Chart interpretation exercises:
****************

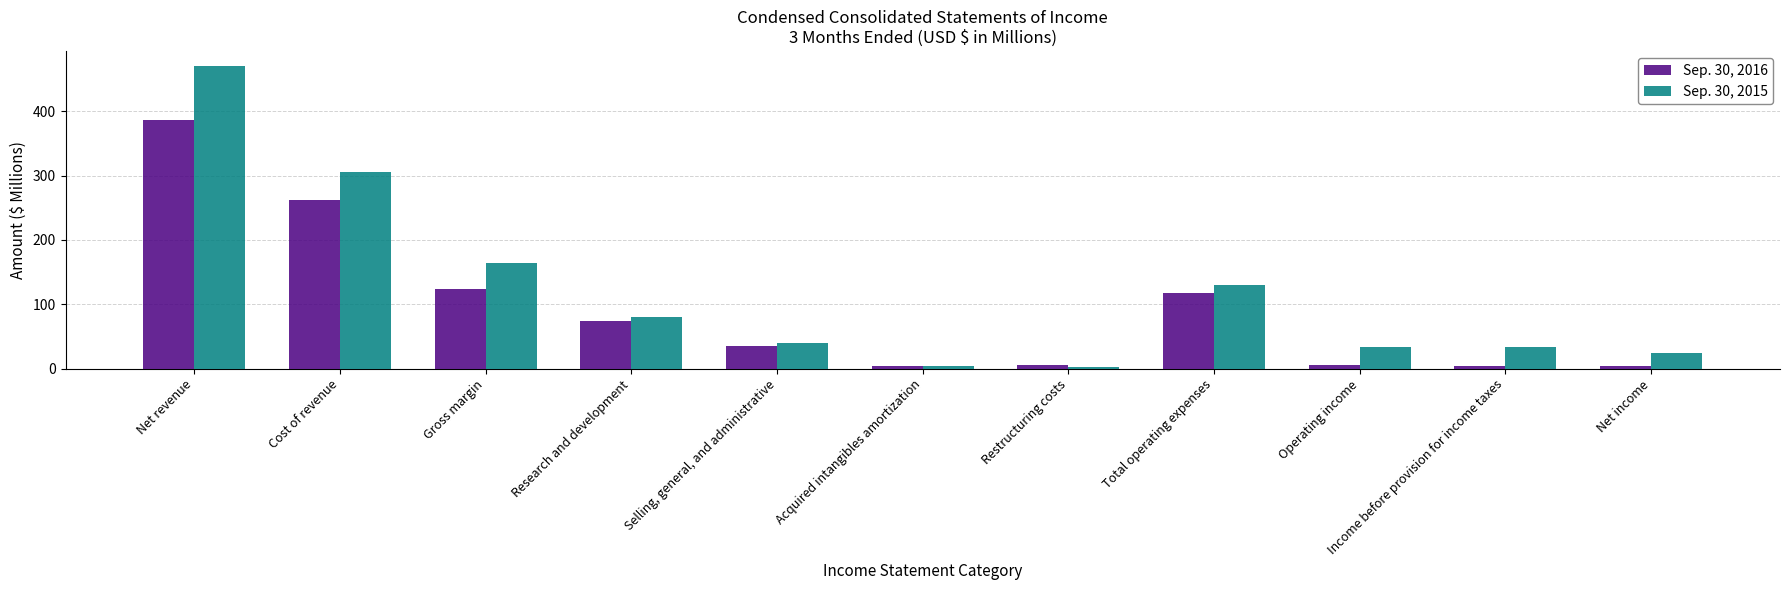

List the series in order of their peak value, highest first.

Sep. 30, 2015, Sep. 30, 2016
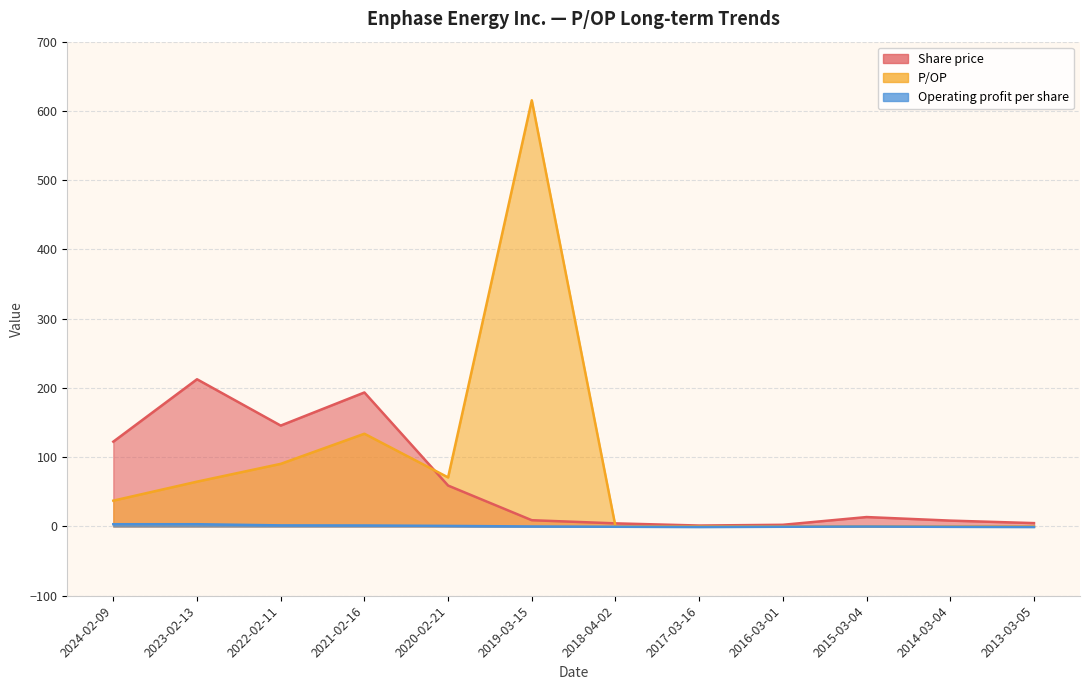

Is it true that P/OP equals 390.1 at 2015-03-04?

False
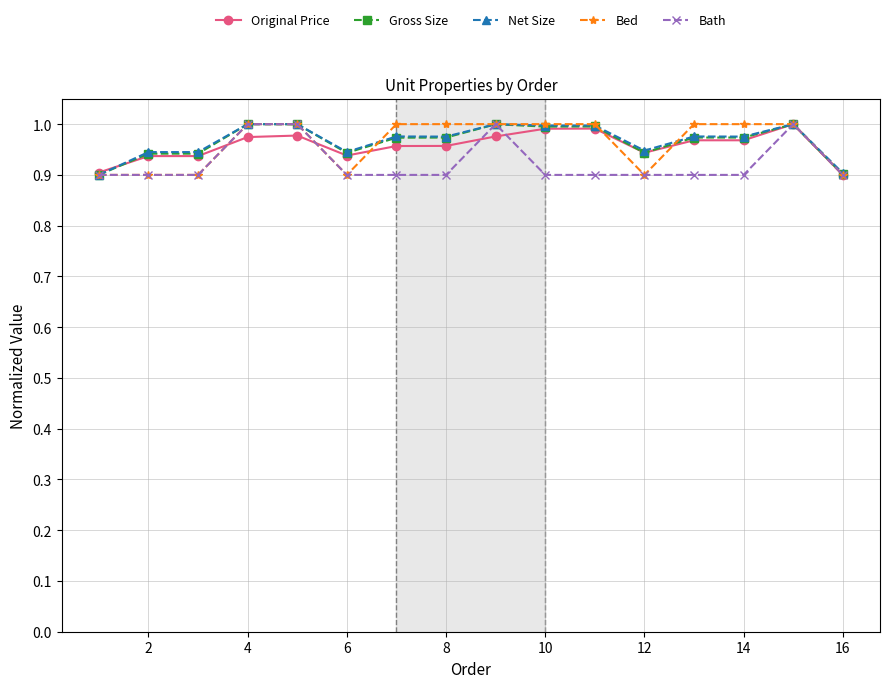

True or false: Original Price has more than 1 interior local peaks.

True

****************

REQUIRED ACTION:
Recast the lines of all the rows above as a JSON list of strings, one string per line, with blank lines omitted. Leave the pictures out.

ANSWER BOX:
[
  "List the series in order of their peak value, highest first.",
  "Sep. 30, 2015, Sep. 30, 2016",
  "Is it true that P/OP equals 390.1 at 2015-03-04?",
  "False",
  "True or false: Original Price has more than 1 interior local peaks.",
  "True"
]